Shortly after the settlement was announced, the Brady Campaign filed a Freedom of Information Act, hoping to get additional details about the reversal. But those documents likely won’t be returned until after Defense Distributed reposts the blueprints online, at which point the gun safety groups say the potential damage would be “irreparable.”
“Part of what we’re asking the judge to do is to keep the status quo as it is until we can get more information about what caused the government to change its mind and to see if that’s proper,” said Gardiner.
“This isn’t the way we’re supposed to govern,” she added. “We’re supposed to govern by having open and transparent processes.”

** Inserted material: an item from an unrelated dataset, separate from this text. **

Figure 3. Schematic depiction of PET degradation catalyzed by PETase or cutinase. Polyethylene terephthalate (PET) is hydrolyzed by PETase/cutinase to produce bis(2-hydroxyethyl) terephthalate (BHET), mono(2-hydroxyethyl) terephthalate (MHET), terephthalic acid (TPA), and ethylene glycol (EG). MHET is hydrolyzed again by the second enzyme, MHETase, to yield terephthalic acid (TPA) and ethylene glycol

Ghost gun technology has evolved rapidly since the early days of Wilson’s Liberator. Defense Distributed has already developed schematics for an AR-15 ― or technically for each of the dozens of components needed to construct one of the semi-automatic rifles ― which they intend to make available to the public. With these blueprints, anyone with a 3D printer and the ability to follow directions could build their own military-style rifle without anyone else’s knowledge.
The surreptitiousness of DIY gunsmithing is a draw for some firearms enthusiasts. Defense Distributed has profited off and propelled the practice by selling a $1,500 “Ghost Gunner” milling machine that can be programmed to construct individual firearm components out of metal to be assembled by the user.

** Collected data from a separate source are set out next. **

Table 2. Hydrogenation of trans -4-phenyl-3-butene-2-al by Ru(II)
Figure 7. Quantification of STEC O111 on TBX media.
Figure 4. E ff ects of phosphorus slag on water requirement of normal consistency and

With conventional firearms already so easy to get ahold of in the U.S., whether legally or illegally, concerns about 3D-printed ghost guns may not be at the forefront of many people’s minds. 3D printers are still expensive, and models capable of printing a functional gun can range from several thousand dollars to more than $500,000. Although that may be a deterrent now, Wilson has said his ultimate vision is to develop blueprints that will deliver working firearms even on the cheapest 3D printers.
“Anywhere there’s a computer and an Internet connection, there would be the promise of a gun,” he told Forbes in 2012.
That prospect has raised alarm among gun safety groups and law enforcement alike. So far, these weapons rarely factor into crimes. Although, they have been used in a few deadly shootings, including one by a convicted felon in California who otherwise would have been barred from purchasing guns through legal channels.
Unfettered access to 3D-printed gun blueprints could also have much broader implications overseas, the gun safety groups say, where people could use them to circumvent tougher gun laws or establish another arms pipeline to criminals or terrorists.
Wilson meanwhile seems to be reveling in the idea that his campaign could disrupt efforts to regulate firearms in the U.S. and abroad. In a tweet after the announcement of the settlement this month, he appeared to celebrate the death of “American gun control.”
Wilson later told Wired that he was on the verge of unleashing a “Cambrian explosion” of digital content related to firearms. He hoped it could extinguish the current youth-led movement for stronger gun laws that emerged in response to routine gun violence and high-profile mass shootings in places like Las Vegas or Parkland, Florida.
“All this Parkland stuff, the students, all these dreams of ‘common sense gun reforms’? No. The internet will serve guns, the gun is downloadable,” Wilson said. “No amount of petitions or die-ins or anything else can change that.”
Over the past few days, congressional lawmakers have called for hearings on 3D-printed guns, as well as new legislation to block the release of Wilson’s blueprints. At a Senate hearing on Wednesday, Secretary of State Mike Pompeo said he’d “take a look” at his department’s policy on sharing that sort of data.
But with Aug. 1 rapidly approaching, Gardiner said she’s worried the time to act is running out.
“We need to block this settlement from going into effect so that Congress can hold hearings and do its job as a check on the executive branch,” said Gardiner. “It’s unlikely that this all gets figured out and resolved unless there’s a delay of the settlement going into effect.”